__Problem description__
What you return must be exactly the lines running from the one with "Rendered at 1241 by 1754 pixels." to the end of the data below, inclusive, and nothing more.

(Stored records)
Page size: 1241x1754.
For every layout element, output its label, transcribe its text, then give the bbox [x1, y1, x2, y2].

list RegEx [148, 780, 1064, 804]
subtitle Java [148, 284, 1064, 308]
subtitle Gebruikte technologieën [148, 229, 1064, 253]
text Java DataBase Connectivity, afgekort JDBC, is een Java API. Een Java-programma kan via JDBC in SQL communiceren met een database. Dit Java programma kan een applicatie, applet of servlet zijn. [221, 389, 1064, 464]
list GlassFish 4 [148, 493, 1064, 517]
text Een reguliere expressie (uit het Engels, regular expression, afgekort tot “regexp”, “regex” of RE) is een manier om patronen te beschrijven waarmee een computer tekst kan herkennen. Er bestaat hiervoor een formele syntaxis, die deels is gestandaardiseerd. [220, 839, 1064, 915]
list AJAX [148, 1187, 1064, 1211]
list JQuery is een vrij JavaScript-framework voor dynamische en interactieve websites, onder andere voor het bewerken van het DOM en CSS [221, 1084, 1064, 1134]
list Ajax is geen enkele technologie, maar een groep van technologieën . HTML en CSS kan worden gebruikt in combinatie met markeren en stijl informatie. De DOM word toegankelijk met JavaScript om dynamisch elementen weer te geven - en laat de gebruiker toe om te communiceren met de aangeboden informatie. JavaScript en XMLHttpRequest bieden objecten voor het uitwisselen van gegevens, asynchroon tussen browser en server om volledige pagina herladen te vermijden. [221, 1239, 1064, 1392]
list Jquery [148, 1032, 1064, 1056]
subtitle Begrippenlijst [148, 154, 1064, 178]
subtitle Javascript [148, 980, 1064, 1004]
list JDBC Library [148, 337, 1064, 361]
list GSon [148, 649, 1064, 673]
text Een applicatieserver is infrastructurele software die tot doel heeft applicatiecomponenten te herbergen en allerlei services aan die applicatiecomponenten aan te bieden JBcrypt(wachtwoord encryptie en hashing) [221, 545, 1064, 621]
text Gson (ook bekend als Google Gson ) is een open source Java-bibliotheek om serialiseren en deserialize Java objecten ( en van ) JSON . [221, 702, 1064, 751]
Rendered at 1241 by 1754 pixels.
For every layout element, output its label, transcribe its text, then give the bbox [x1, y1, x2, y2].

__Written response__
Rendered at 1241 by 1754 pixels.
For every layout element, output its label, transcribe its text, then give the bbox [x1, y1, x2, y2].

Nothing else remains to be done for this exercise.